New blog! Tales from the Rink
It involves: knee pads, beer on the floor and an octogenarian on roller skates
Readers, hello! After an excessively long post-Christmas break (sorry) the blog is back.
So, this year, like last, I’ll bring you news about where we’ve been and what we’ve been up to, our trips out and visits to places we like. Sound OK? Good.
Next week I’ll tell you all about our visit to the Lion King musical in Manchester. Spoiler alert: it was brilliant.
There’s also going to be a new section in the blog, called Tales from the Rink. Basically I started learning to roller skate at Wigan Roller Rink a week before my 41st birthday. Why? It’s a good question. Read on…
Tales from the Rink #1
Wigan Roller Rink is a roller skating venue par excellence and scene of me and my 9yo’s first roller skating lesson at the end of January.
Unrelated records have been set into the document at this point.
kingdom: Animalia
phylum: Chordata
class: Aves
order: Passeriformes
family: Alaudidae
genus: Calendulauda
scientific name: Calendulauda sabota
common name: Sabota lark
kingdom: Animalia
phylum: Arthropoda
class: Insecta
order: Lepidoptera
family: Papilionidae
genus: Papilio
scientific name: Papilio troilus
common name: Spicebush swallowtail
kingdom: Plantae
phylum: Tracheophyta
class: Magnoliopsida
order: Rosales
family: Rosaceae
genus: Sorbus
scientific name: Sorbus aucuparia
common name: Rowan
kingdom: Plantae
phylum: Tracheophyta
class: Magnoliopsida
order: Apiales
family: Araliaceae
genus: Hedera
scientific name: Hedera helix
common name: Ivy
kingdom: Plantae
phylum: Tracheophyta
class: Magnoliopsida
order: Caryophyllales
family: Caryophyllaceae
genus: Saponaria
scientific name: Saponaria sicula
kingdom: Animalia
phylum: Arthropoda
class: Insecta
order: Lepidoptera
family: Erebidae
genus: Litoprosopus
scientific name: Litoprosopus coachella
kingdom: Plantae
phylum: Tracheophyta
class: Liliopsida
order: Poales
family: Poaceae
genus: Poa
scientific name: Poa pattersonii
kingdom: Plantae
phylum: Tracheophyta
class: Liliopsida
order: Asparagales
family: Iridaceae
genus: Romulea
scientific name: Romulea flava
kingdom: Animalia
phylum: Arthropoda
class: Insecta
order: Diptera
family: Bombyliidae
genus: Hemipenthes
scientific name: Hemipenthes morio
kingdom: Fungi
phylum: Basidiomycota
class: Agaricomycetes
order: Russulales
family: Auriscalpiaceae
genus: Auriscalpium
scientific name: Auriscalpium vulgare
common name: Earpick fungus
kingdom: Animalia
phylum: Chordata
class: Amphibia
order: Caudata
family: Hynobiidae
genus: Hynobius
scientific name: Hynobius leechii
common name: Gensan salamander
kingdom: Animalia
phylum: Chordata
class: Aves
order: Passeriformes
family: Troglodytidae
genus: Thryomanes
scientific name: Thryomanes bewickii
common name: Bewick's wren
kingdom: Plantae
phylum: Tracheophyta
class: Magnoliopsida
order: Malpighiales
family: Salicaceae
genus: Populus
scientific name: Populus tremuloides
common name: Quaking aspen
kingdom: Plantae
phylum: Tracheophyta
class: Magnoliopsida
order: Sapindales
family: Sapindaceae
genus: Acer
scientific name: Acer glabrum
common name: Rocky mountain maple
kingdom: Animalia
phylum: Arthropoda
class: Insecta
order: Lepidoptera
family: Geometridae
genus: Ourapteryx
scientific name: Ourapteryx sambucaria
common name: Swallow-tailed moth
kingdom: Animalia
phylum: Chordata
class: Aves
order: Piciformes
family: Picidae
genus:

Why did we decide to embark on this hobby, which it seems will inevitably land one or both of us in A+E? A few reasons. Firstly, some children were chosen from my daughter, Maeve’s, class to go rollerskating and she wasn’t picked. She was v disappointed so I said I’d take her instead.
Then my brilliant colleague, Sam, often goes in-line skating with her daughter Elvi, who’s a wheelchair user, whizzing round Battersea Park in South-West London with their group, Wheels and Wheelchairs, and it looks like lots of fun.
I also remember tales from my mum of roller discos in the 1970s at Bolton Palais, slipping and sliding as she tried to go up and down the stairs to the bar on four wheels, and figured it would be as much fun now as it sounded like then.
Plus I’ve seen some super pretty roller skates on Instagram, so if we even manage to learn to skate I’m going to buy myself a pair.
We went for our first lesson three weeks ago, and it would be fair to say we were both like Bambi on ice, legs everywhere. My daughter was gripping onto her instructor’s arm for dear life and I was tentatively inching across the rink, resembling a tortoise on wheels.
Then up whizzed Tom, a sprightly gent on skates with head of white hair, who firmly took hold of my elbow and started pushing me along crying ‘C’mon girl, get a bit of speed up!’
After this terrifying encounter (in reality we were probably not quite skating at walking pace) I was intrigued to find out more. ‘I skated till I was 12 then stopped’, he told me. ‘I got back on the rink in my early 70s with my daughters. They were horrified and said ‘dad, get those skates off, you’ll kill yourself’! But within 10 minutes I was zooming round the rink, it felt like I’d never been away’.
Tom, it transpires, is 85. I know, right?! He coaches newbie skaters like me three times a week at various roller rinks around Greater Manchester. What a way spend your retirement.
As I came off the rink I saw my daughter at the far end, she’d gained enough confidence to let go of her teacher’s arm and was skating slowly, but with some style, the length of the rink towards me. I was so proud! What a great achievement.
We got home, I purchased knee, wrist and elbow pads for us online, and back we went the next week for our next lesson. Except as we queued up outside one of the employees came out of the rink, picked her way across the pot holes lining the car park, stood on her tip-toes and yelled to the line of people: ‘Sorry, no lessons today, the rink’s covered in beer from last night!’
Covered in beer?! Like, how? Turns out Wigan indie band The Lathums had held their homecoming gig at the rink the night before and the fans had got stuck in at the bar, meaning the rink was too sticky to safely skate on.
Queuing up to get our free ticket for next week I asked the young man who was handing out passes, and clearly horrendously hungover, how it had gone. ‘Brilliant night, it’ll pay my wages for three months, but I’m knackered’ he replied. Good work.
Our second lesson was last week (after a break for a week cos we went to see Strictly Come Dancing at Manchester Arena) and we made some progress. No Tom, but we did see Paula, a new teacher with a smart white fleece, a perky ponytail and lovely pink lipstick, who helped me start to glide a little on my wheels. Maeve also managed to skate (slowly) across the rink by herself, and her teacher, Holly, came to tell me how kind she’d been to a fellow newbie who had been very scared. Proud.
More from Tales from the Rink next week, when I’ll try to take a picture. Been too scared of smashing my phone to take it onto the rink so far!
That’s it from me, hope you’ve had a good week. Thanks as ever if you got this far, you are, of course, my favourites.